Adam Piggott

Gentleman adventurer

No, you can’t write a book.

Everyone’s default position to a newly published writer is that their writing will suck. If someone I know tells me they’ve published a book, I too will assume that it sucks big fat donkey balls. The reason for this is that you can fake being able to write a book, (you can fake art too but that is a subject for another time).

You can’t fake being a musician. If you pick up a guitar for the first time, you will suck. Roughly speaking it requires about 10,000 hours of solid work to become proficient on your first instrument. Thus it holds true that becoming a skilled writer will also require at least 10,000 hours.

But herein lies the problem. While nobody can fake playing a guitar, (except for boy bands and buskers), plenty of people can fake writing a book. After all, it’s just words on a page. Anybody can do that. It’s so easy! So they write their book and pass it around to family and friends and there is the inevitable groan from everybody forced to read the pile of turgid sludge masquerading as the next great novel.

Here’s a hot tip: if your close friends and family take a long time to read your masterpiece, it’s a giant turd. More hot tips: is it your first book? It’s a giant turd. Is it your second book? Still a turd, just not as big. Did you work with an editor? No? Giant turd. How many drafts and rewrites did you do? Just the one? Giant turd. Why are you writing in the first place? So the world can appreciate your genius? Giant turd, (you, as well as the book). Do you know what an adverb is? If you don’t, you’re writing turd.

Shakespeare’s first work was undoubtedly a giant turd. Most probably he finished it, then took it outside and slowly fed it to the flames. If he was unlucky, he showed it to someone.

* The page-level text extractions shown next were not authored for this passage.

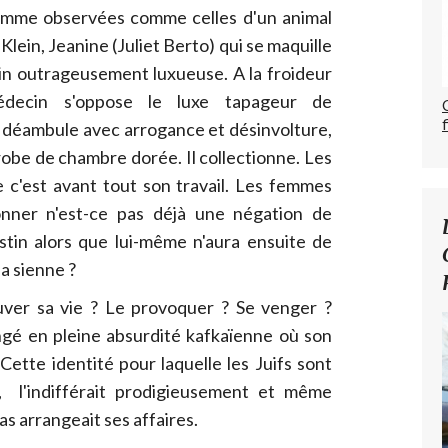
emme observées comme celles d'un animal
Klein, Jeanine (Juliet Berto) qui se maquille
ain outrageusement luxueuse. A la froideur
édecin s'oppose le luxe tapageur de
y déambule avec arrogance et désinvolture,
robe de chambre dorée. Il collectionne. Les
e c'est avant tout son travail. Les femmes
onner n'est-ce pas déjà une négation de
destin alors que lui-même n'aura ensuite de
a sienne ?
ver sa vie ? Le provoquer ? Se venger ?
ngé en pleine absurdité kafkaïenne où son
Cette identité pour laquelle les Juifs sont
à, l'indifférait prodigieusement et même
cas arrangeait ses affaires.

You need 10K hours. And that’s just the writing. Don’t forget about the reading. For every hour you write you’ll need to throw in at least one for reading. You’ll need to be able to get to the point where you can pick up a book and know within a heartbeat if it’s going to be a turd. It might be a polished turd, (lots of published work is just that), but a turd nonetheless.

Here is my writing background. I won my first writing competition when I was eight years old. I won it the next year, and then the next after that as well. The fourth year they asked me not to enter so as to give the other kids a chance. I entered anyone, won, and then left the school. I was a voracious reader from the age of four. At high school I preferred to read at lunch time, (nerd!!). My first article was published in a magazine when I was eighteen. Over the years I’ve had a bunch of articles published all over the world in newspapers and magazines. I started writing my first book when I was nineteen. I finished it a few years later and showed it to some of my friends. They made comforting noises whilst backing slowly away. I threw the book away. I wrote a second book, and showed it to a trusted associate who also made comforting noises. I threw that one away as well.

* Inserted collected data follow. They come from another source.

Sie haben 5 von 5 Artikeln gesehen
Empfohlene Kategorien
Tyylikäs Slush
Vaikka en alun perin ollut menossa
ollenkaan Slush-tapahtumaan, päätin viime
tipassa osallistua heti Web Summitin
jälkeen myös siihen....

I started a blog where I tried to write as often as possible. There are over 500 blog posts on that site stretching over seven years. I then started my third book. I worked with two different editors and I rewrote it four times. Counting rewrites, I wrote over 500,000 words to get the book to its finished state.

I reckon that’s around 10K hours.

The most common reaction I get from new readers is of surprise. “Wow, your book was actually really good. I thought it would be a turd.”

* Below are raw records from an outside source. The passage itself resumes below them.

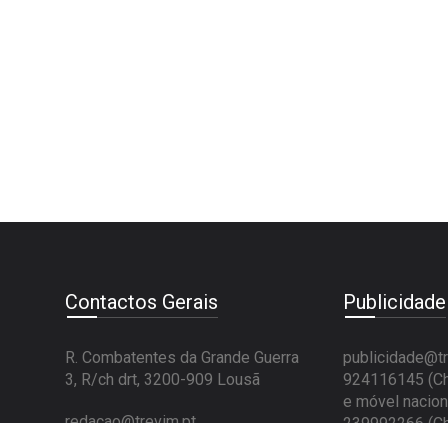
conteúdos
Contactos Gerais
Publicidade
R. Combatentes da Grande Guerra
publicidade@tr
3, R/ch drt, 3200-909 Lousã
924116145 (Ch
e móvel nacion
redacao@trevim.pt
239992266 (Ch
924 116 145
(Chamada para a rede
e fixa nacional)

This reaction does not upset me. It is heartening, as I no longer receive comforting noises. The only problem I now have is getting potential readers to push past the invisible turd barrier. The default setting of turd. Because there are a lot of turds out there.


Life is better with in-store K-Mart music.


Books you should be reading; The Travis McGee series.


  1. Hey Adam, found your blog and book excerpts through the DBP zine. Excellent stuff. Great to find some quality content. keep up the good work and will be picking up your book.

    Ian Smith

    • Adam

      Hi Ian, thanks for the feedback, I appreciate it. Hope you enjoy the book. Let me know what you think.